## What the task requires
Find the line containing "1 Large filling door" in the entries below. Restate it and each line after it, word for word, up to and including the line containing "18 Cleaning door".

## Extracted information
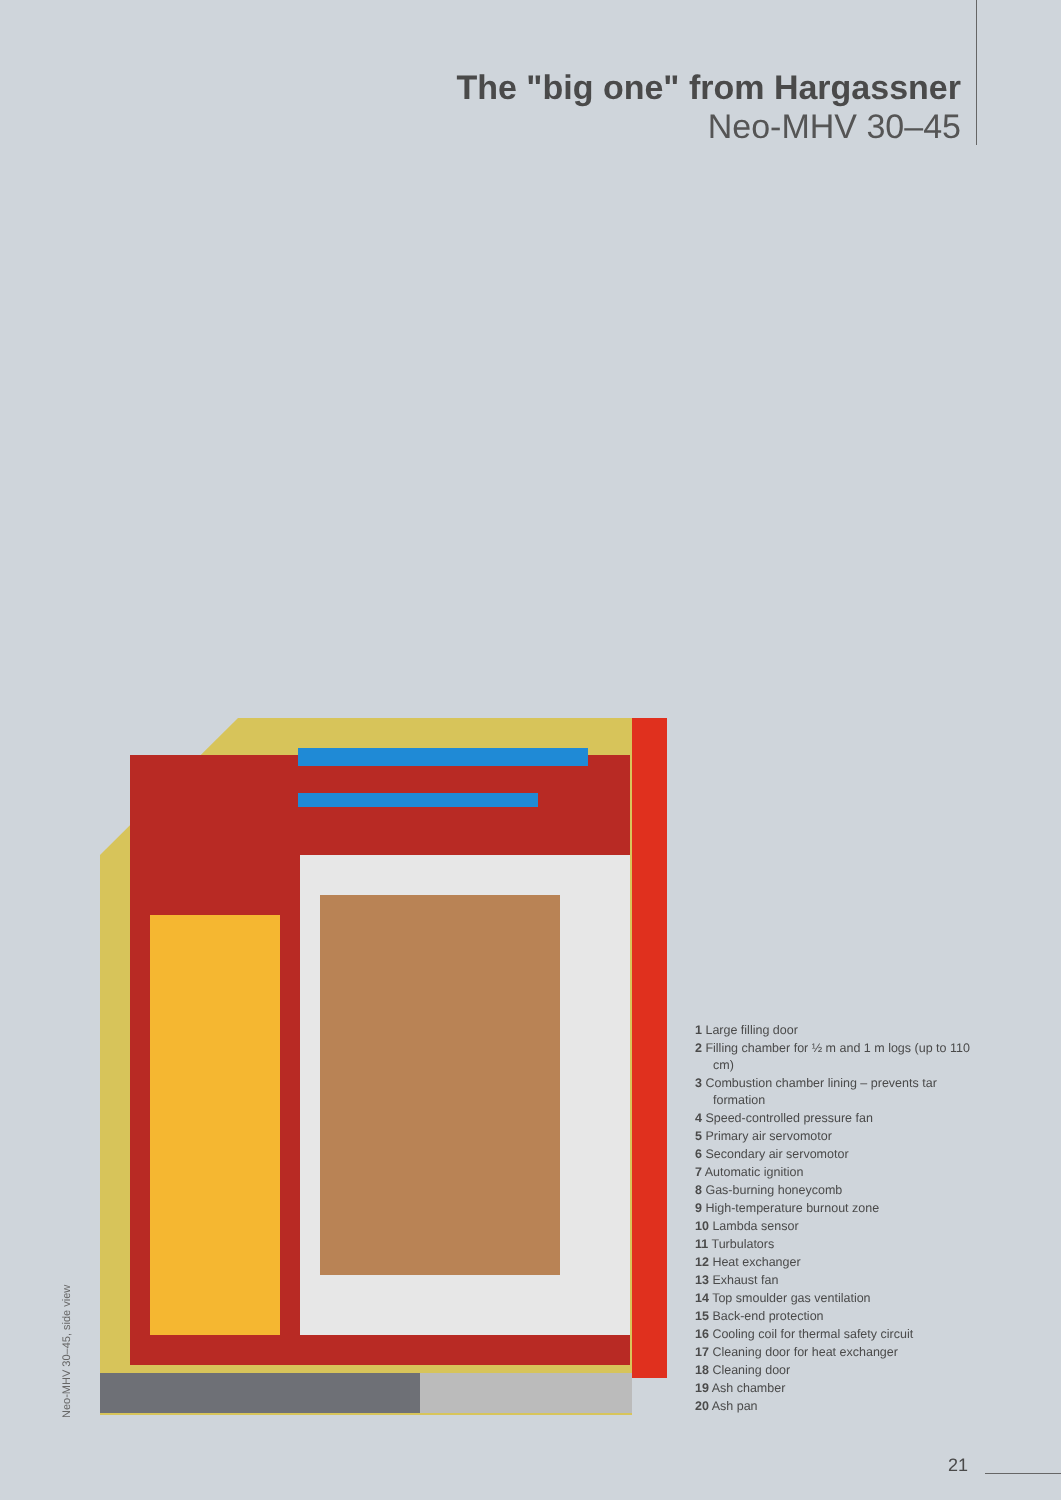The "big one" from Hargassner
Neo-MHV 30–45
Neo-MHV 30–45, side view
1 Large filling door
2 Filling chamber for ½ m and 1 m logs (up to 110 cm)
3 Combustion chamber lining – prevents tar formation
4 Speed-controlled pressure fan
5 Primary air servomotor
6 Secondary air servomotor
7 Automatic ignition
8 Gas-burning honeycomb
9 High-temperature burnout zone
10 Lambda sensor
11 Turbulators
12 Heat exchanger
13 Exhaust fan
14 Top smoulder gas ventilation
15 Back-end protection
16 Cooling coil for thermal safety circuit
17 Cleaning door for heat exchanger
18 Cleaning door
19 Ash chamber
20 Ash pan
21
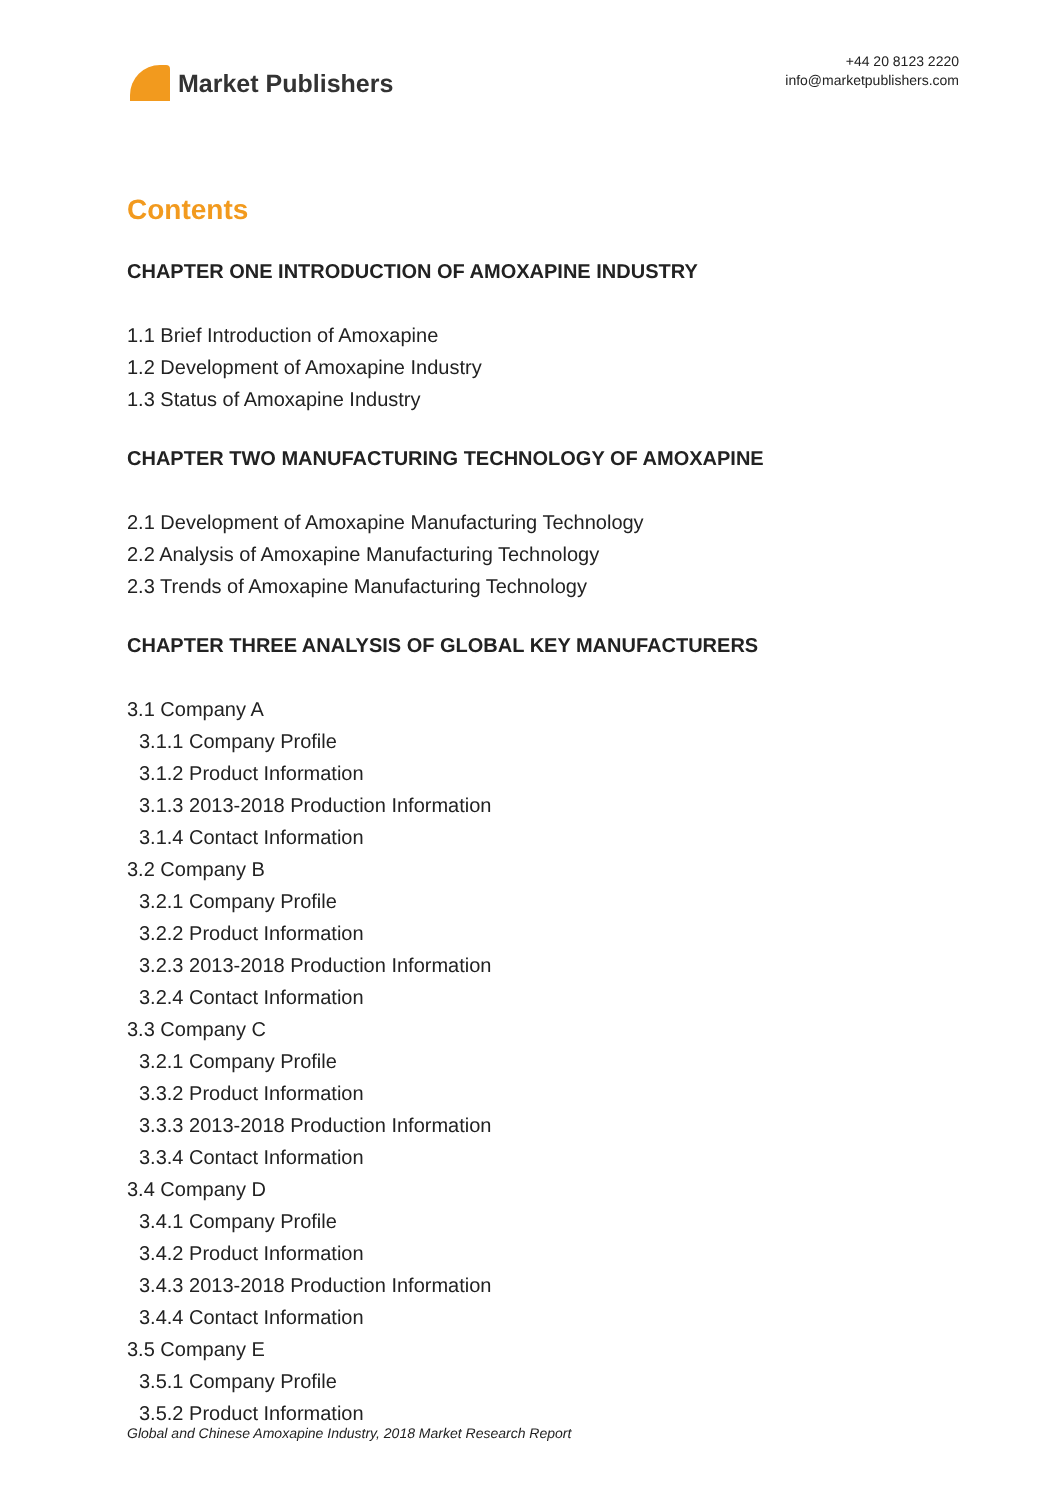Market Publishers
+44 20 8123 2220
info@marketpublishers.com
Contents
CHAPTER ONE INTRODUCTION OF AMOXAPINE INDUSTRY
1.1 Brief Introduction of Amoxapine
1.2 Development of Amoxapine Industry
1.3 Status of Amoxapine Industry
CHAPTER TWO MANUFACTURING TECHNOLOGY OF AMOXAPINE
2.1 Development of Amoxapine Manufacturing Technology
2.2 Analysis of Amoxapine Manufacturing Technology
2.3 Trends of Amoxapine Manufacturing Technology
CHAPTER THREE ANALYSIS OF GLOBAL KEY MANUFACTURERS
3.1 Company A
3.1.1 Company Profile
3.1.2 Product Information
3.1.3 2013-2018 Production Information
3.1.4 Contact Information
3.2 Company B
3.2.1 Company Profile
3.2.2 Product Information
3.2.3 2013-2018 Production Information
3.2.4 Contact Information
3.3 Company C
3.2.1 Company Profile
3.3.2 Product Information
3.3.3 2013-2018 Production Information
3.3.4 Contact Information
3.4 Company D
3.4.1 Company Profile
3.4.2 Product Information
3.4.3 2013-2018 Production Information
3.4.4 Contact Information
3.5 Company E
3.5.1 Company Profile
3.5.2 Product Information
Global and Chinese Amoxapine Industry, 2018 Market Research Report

## Task output
1 Large filling door
2 Filling chamber for ½ m and 1 m logs (up to 110 cm)
3 Combustion chamber lining – prevents tar formation
4 Speed-controlled pressure fan
5 Primary air servomotor
6 Secondary air servomotor
7 Automatic ignition
8 Gas-burning honeycomb
9 High-temperature burnout zone
10 Lambda sensor
11 Turbulators
12 Heat exchanger
13 Exhaust fan
14 Top smoulder gas ventilation
15 Back-end protection
16 Cooling coil for thermal safety circuit
17 Cleaning door for heat exchanger
18 Cleaning door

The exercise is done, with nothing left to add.